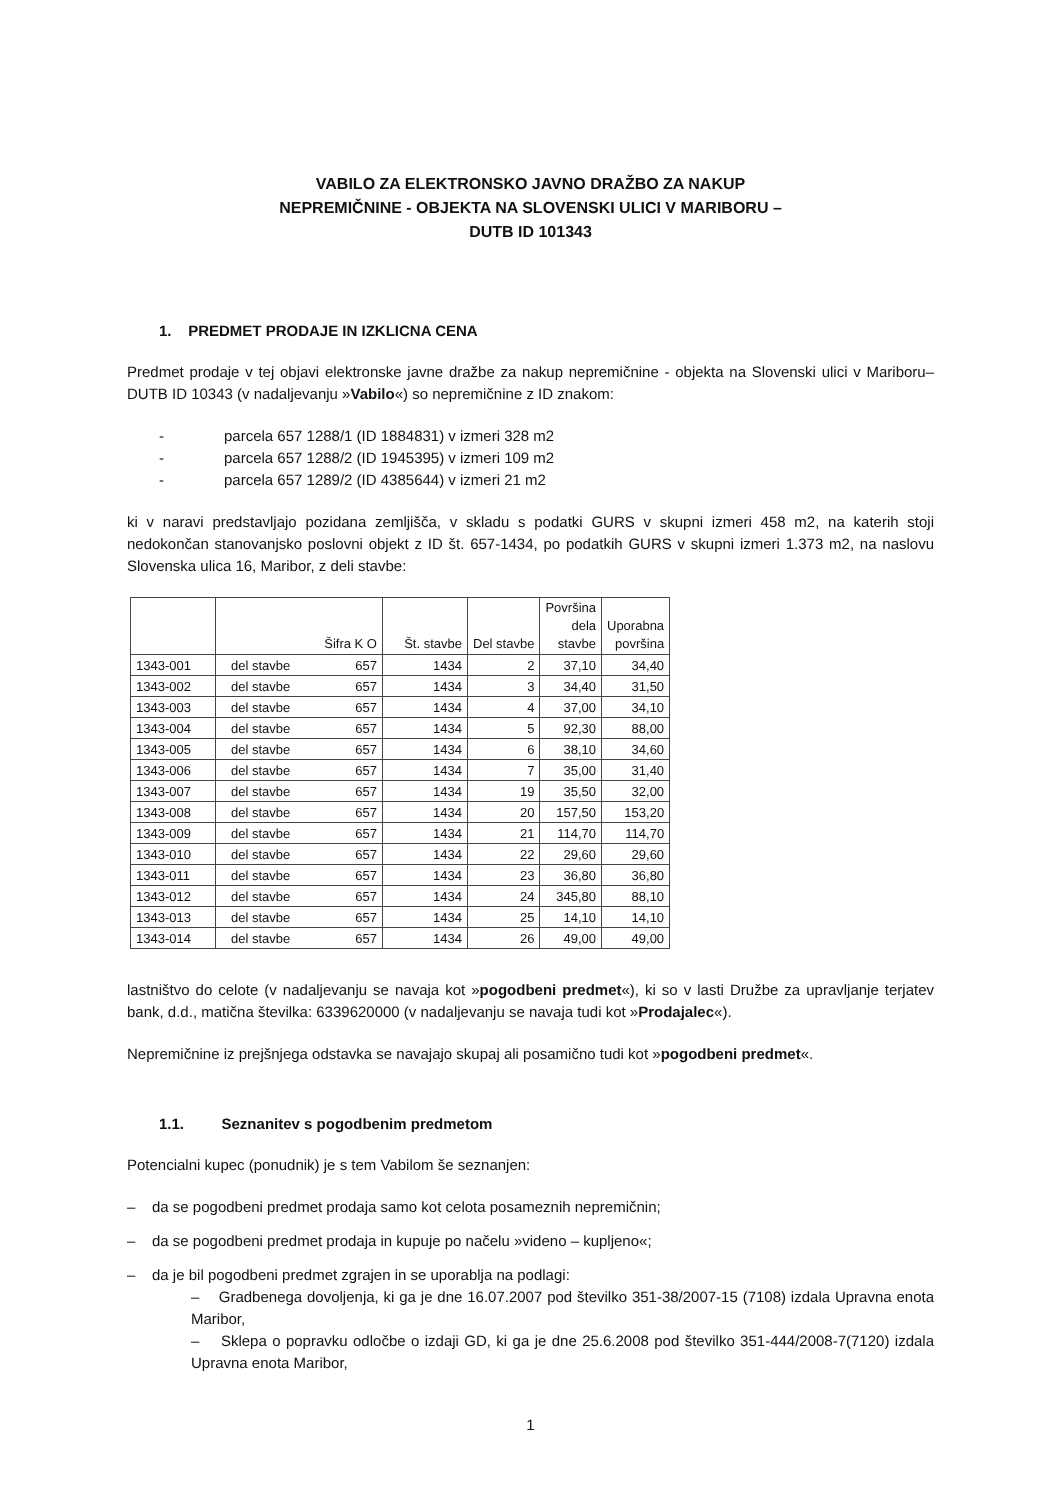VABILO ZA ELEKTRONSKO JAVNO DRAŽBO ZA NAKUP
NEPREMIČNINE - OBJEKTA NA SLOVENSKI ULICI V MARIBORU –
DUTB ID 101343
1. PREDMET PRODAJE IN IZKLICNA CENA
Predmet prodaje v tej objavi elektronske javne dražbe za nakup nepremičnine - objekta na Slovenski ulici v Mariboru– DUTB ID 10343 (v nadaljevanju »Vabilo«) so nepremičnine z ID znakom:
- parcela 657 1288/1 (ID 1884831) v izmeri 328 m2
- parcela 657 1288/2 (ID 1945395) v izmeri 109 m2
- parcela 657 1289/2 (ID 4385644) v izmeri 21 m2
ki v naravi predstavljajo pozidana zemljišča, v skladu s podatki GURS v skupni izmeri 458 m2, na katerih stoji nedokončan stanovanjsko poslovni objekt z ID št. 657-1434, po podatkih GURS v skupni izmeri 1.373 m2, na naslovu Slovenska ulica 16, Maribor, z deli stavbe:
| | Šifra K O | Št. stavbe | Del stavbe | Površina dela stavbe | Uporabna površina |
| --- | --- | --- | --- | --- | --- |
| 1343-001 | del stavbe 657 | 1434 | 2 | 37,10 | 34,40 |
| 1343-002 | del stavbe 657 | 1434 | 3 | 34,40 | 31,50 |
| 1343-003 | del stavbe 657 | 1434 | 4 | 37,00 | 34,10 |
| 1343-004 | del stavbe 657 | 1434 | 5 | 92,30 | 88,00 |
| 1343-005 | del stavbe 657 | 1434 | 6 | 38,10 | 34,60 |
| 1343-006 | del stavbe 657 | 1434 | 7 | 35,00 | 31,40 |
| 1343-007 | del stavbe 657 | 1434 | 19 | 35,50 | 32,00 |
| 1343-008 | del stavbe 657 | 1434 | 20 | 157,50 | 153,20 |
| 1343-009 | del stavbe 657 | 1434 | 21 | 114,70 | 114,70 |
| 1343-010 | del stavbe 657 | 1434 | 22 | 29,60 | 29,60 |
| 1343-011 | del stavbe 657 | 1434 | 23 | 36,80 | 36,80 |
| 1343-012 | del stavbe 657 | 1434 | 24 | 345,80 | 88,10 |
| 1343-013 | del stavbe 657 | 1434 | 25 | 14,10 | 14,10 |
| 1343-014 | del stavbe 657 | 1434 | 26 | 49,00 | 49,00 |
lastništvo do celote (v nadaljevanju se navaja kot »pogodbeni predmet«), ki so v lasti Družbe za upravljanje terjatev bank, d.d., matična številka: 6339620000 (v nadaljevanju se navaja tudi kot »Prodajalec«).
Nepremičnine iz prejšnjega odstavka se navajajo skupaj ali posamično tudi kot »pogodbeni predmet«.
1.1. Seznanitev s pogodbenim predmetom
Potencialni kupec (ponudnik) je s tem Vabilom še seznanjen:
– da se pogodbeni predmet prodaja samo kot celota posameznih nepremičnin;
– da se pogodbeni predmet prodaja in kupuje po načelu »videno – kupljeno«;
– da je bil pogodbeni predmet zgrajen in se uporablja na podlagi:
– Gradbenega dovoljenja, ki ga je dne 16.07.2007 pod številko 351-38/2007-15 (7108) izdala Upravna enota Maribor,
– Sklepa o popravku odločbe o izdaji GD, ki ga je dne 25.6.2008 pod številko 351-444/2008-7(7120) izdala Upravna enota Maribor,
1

_Work task_
Determine how many lines above have the string "Upravna" and output nothing besides the count.

_Completed task_
2